** Opening Data provided block **
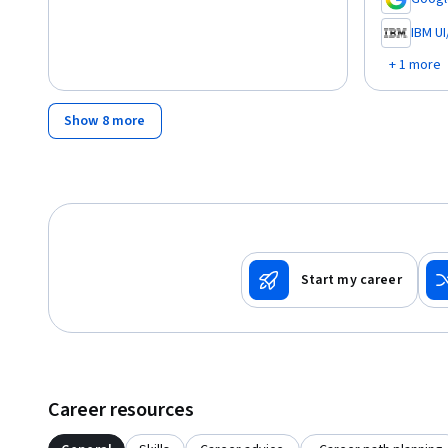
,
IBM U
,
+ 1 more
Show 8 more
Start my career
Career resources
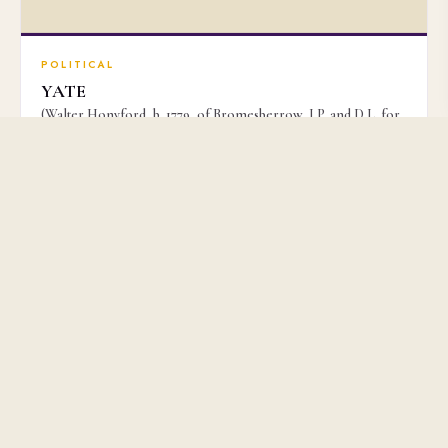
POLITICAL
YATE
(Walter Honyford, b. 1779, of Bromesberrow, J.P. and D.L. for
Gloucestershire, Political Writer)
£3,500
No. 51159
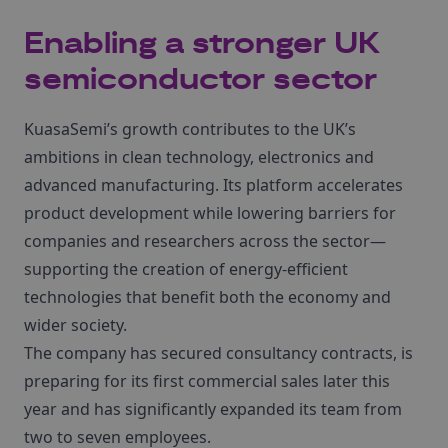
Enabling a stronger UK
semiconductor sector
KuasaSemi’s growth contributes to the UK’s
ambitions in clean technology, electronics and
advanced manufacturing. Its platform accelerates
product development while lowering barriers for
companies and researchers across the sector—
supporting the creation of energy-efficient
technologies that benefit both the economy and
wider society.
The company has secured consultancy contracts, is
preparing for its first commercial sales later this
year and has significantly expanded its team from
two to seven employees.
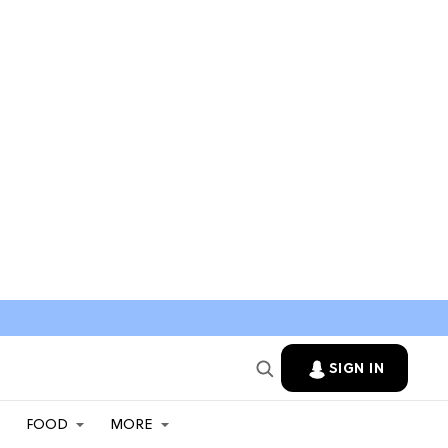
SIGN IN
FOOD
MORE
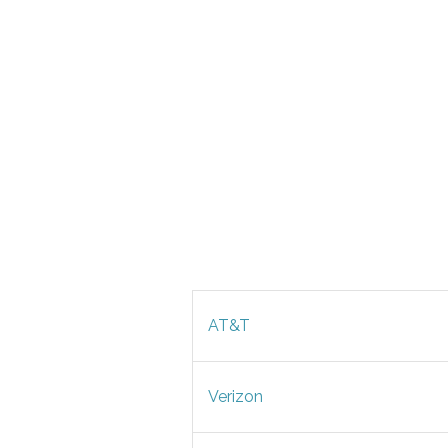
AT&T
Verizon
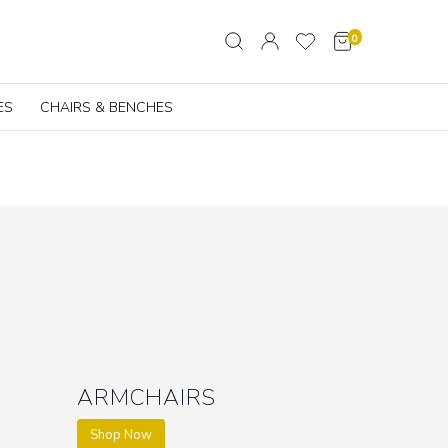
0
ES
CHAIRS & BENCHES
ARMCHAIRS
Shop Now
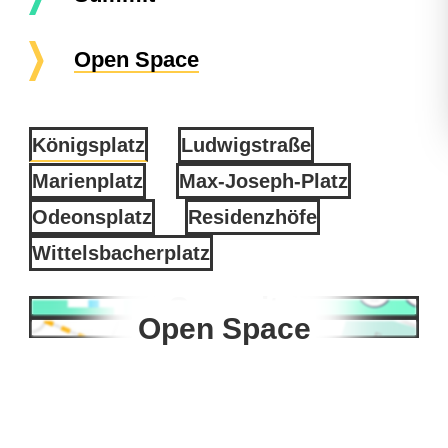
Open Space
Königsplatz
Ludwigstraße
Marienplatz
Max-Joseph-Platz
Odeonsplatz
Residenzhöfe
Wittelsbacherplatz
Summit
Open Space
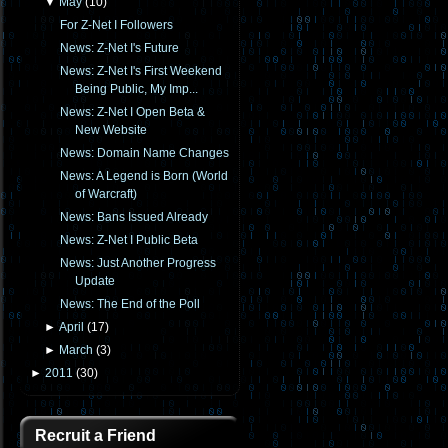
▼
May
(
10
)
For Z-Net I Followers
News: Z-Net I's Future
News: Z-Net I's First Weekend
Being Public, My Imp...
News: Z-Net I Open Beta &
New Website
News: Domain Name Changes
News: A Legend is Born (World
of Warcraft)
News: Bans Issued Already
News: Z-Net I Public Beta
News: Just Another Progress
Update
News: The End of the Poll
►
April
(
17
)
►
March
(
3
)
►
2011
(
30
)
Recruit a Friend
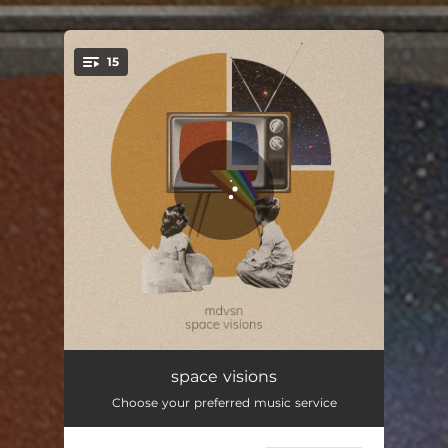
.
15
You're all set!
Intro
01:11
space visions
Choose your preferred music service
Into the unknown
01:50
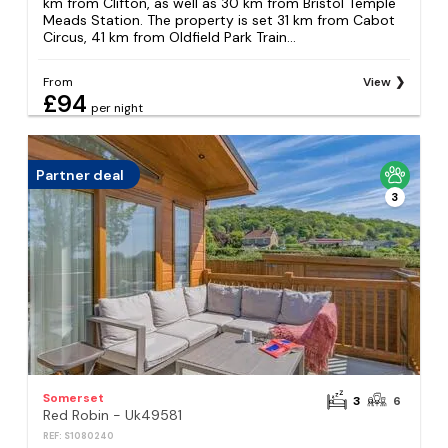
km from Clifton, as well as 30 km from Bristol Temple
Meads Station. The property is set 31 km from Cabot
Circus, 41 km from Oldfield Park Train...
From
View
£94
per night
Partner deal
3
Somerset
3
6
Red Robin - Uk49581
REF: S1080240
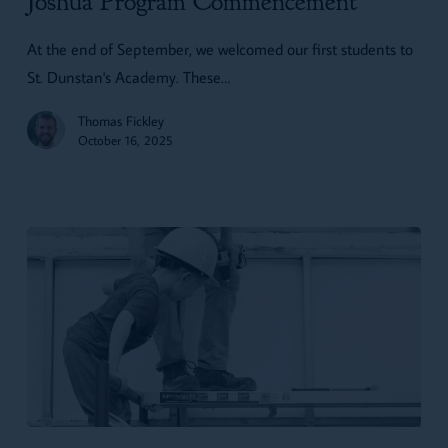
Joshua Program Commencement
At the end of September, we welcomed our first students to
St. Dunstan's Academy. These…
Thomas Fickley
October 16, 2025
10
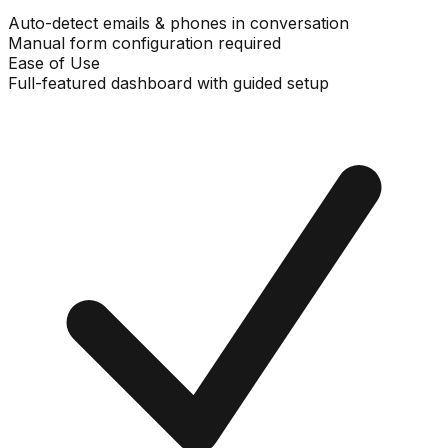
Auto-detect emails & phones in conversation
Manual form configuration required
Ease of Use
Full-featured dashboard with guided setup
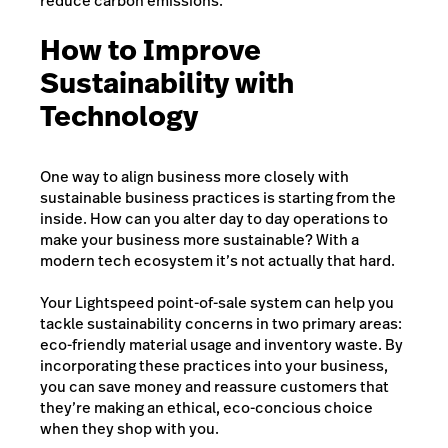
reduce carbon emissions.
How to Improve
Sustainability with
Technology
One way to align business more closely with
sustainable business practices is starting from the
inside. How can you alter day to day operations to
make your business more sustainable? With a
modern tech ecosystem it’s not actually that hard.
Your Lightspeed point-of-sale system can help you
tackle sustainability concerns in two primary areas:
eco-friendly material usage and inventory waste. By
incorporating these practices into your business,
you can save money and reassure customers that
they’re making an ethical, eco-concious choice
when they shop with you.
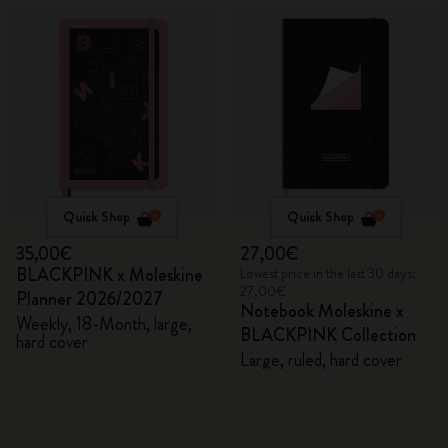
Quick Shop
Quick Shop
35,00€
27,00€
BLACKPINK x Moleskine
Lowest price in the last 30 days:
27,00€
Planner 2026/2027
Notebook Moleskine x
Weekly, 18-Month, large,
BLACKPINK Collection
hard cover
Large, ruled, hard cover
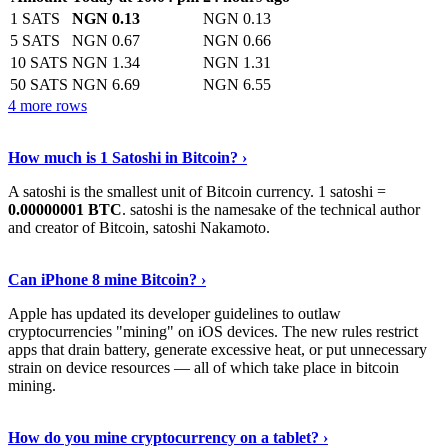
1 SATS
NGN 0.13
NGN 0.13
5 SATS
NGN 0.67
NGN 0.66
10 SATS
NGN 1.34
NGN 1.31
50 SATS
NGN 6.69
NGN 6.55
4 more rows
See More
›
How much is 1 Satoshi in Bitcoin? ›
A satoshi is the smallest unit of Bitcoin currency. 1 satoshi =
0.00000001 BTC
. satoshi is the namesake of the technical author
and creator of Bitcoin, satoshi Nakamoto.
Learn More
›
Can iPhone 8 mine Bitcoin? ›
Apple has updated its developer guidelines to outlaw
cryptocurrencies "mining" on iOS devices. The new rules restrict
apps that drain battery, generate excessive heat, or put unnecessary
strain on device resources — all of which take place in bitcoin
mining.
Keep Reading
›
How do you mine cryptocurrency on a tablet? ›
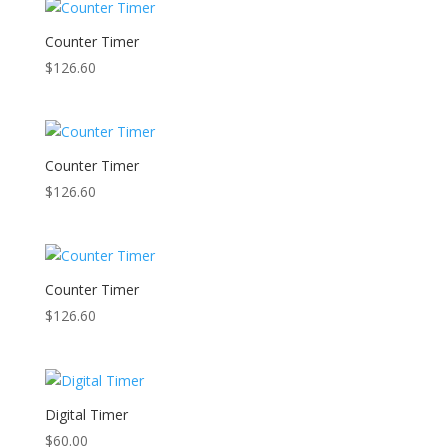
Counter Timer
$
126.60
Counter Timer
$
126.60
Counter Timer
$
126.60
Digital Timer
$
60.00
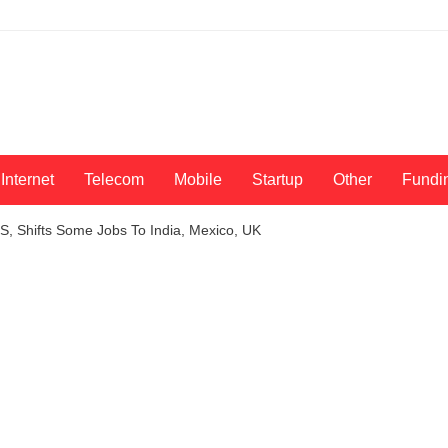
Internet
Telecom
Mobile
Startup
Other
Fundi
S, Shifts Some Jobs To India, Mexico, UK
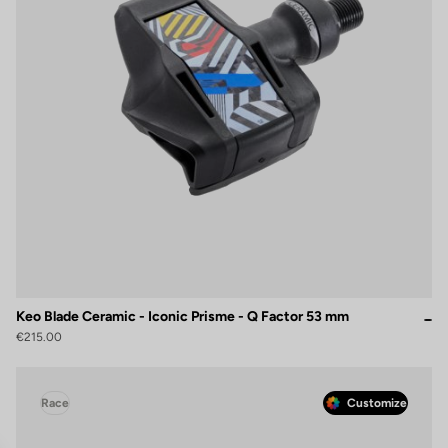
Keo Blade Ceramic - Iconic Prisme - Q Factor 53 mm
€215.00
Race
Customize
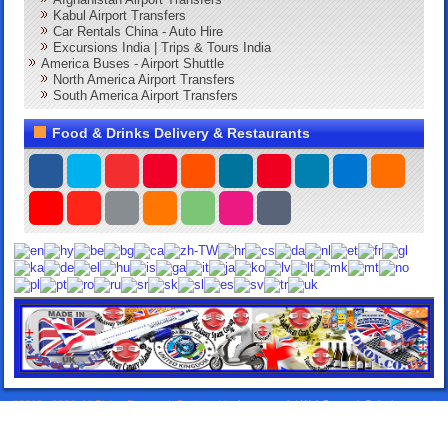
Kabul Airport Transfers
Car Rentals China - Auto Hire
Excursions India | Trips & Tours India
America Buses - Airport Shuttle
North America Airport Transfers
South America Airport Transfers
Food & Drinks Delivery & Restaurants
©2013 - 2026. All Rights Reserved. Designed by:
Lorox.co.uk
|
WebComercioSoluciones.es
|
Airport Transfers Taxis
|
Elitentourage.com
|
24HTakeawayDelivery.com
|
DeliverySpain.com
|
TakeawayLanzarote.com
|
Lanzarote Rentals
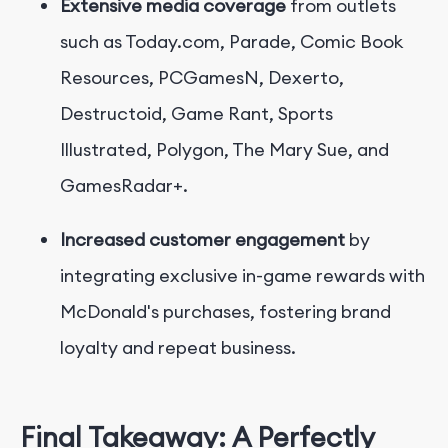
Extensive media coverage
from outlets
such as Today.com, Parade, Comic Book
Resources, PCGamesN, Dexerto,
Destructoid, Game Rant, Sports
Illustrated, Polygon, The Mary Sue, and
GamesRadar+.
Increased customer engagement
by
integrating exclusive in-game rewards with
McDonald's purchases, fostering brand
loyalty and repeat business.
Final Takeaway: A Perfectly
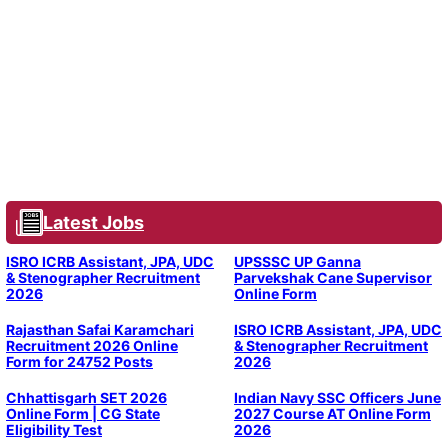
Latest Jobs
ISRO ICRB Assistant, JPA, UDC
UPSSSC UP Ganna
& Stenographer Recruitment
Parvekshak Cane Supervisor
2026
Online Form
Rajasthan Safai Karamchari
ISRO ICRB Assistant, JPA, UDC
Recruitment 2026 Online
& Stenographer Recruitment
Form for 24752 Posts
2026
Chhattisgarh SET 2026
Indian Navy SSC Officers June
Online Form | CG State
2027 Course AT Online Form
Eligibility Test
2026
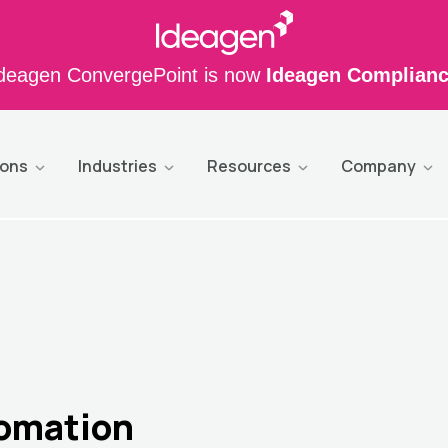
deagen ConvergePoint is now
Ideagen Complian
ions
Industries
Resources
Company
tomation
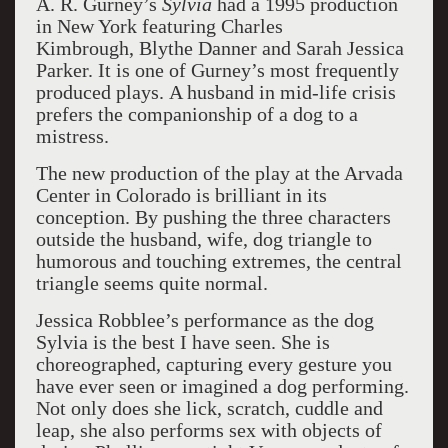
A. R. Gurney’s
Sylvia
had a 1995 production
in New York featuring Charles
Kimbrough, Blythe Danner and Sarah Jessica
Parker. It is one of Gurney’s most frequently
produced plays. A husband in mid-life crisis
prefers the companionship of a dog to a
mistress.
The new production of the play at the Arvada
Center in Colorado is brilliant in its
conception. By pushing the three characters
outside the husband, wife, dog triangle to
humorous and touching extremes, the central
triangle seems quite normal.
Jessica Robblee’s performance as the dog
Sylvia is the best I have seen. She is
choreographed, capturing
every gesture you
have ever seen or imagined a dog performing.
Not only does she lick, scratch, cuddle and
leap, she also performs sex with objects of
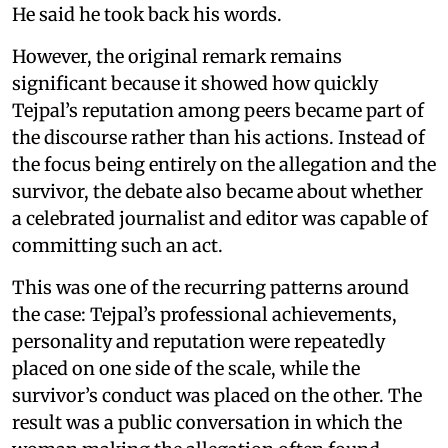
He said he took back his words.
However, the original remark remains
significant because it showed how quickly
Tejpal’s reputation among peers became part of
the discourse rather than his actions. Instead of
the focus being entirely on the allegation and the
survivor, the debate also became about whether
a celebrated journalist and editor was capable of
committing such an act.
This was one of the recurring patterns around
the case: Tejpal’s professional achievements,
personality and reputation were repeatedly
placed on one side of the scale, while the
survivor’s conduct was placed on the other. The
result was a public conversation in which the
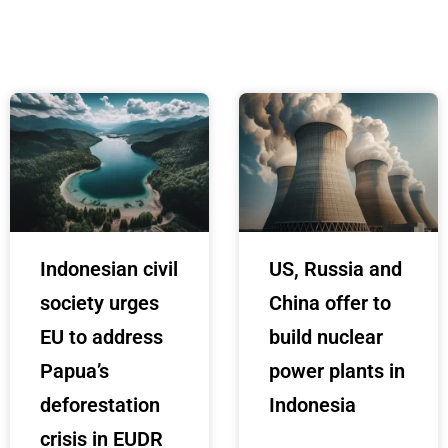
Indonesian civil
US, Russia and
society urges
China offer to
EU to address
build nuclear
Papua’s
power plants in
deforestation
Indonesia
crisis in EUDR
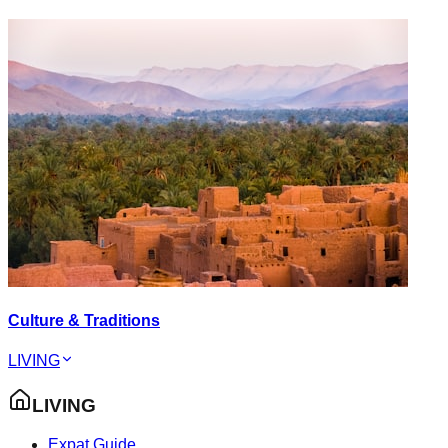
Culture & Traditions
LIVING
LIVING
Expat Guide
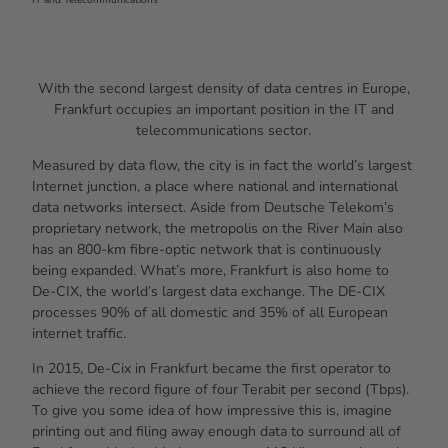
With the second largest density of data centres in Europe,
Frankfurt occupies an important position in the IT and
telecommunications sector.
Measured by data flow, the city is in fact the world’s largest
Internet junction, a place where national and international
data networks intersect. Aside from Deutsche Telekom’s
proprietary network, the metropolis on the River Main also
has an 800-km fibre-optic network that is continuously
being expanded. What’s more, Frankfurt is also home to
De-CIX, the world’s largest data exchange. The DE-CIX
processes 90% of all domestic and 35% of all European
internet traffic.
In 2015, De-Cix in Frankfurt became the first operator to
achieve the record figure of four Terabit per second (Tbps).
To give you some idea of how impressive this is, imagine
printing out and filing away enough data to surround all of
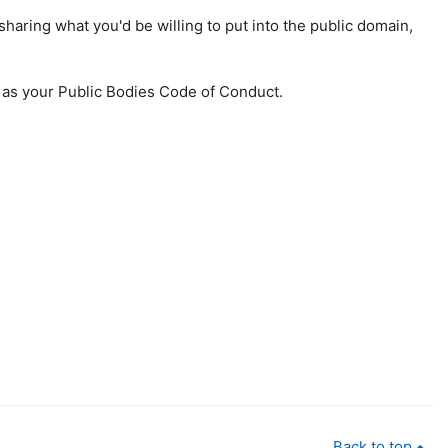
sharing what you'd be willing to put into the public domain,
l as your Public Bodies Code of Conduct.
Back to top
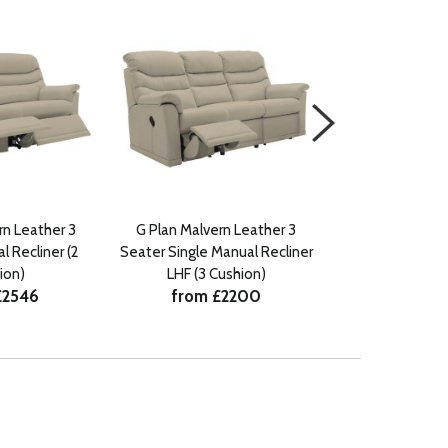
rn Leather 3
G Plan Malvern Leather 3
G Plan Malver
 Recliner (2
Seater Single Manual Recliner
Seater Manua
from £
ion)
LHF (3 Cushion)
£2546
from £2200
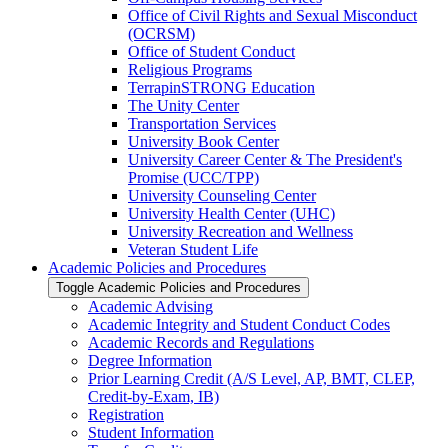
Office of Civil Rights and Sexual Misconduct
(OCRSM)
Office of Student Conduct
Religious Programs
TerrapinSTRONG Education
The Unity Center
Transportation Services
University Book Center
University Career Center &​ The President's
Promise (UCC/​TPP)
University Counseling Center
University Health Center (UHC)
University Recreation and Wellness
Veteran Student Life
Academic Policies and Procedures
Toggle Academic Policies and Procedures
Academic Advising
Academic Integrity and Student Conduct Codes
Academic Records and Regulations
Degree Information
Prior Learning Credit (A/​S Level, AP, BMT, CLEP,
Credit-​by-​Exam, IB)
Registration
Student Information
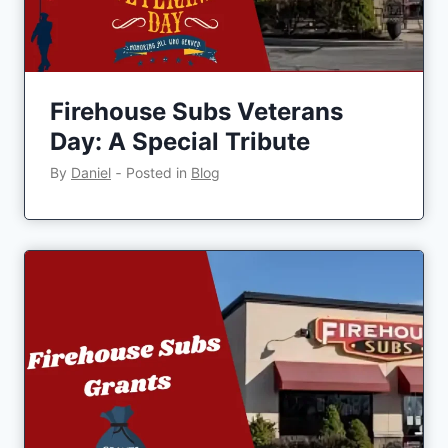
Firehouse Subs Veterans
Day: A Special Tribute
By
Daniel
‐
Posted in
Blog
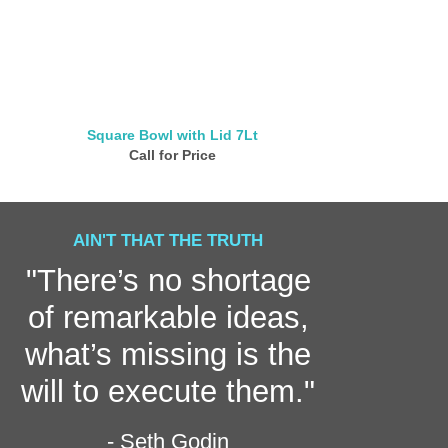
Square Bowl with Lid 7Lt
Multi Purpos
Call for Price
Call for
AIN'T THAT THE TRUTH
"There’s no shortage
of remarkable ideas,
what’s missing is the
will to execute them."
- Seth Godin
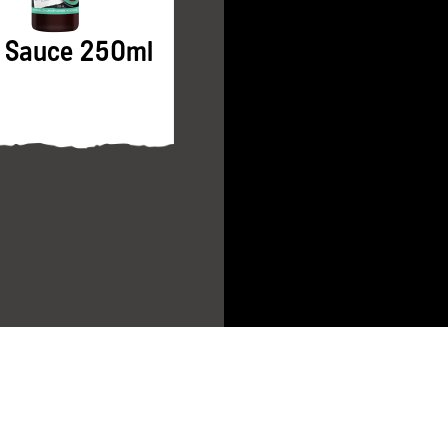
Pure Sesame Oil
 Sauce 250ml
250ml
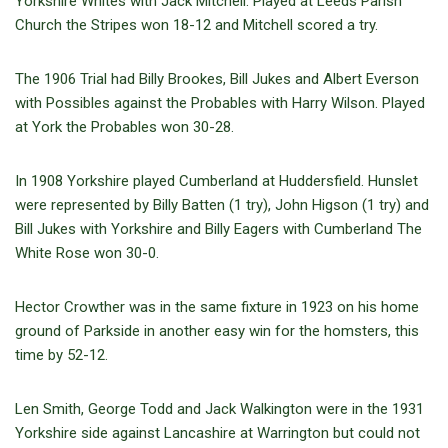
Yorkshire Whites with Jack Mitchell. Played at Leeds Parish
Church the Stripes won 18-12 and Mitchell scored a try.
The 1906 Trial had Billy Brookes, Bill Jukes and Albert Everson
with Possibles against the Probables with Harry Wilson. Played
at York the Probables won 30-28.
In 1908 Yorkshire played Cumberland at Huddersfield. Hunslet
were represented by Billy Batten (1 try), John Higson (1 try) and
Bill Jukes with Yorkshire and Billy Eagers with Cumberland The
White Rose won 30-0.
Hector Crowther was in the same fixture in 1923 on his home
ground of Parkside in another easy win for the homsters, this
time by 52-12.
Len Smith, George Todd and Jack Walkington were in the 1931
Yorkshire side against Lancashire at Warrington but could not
** Closing Data provided block **
# What you have to do
Copy every line of the items above that contains the word "Policies".

# Task result
Academic Policies and Procedures
Toggle Academic Policies and Procedures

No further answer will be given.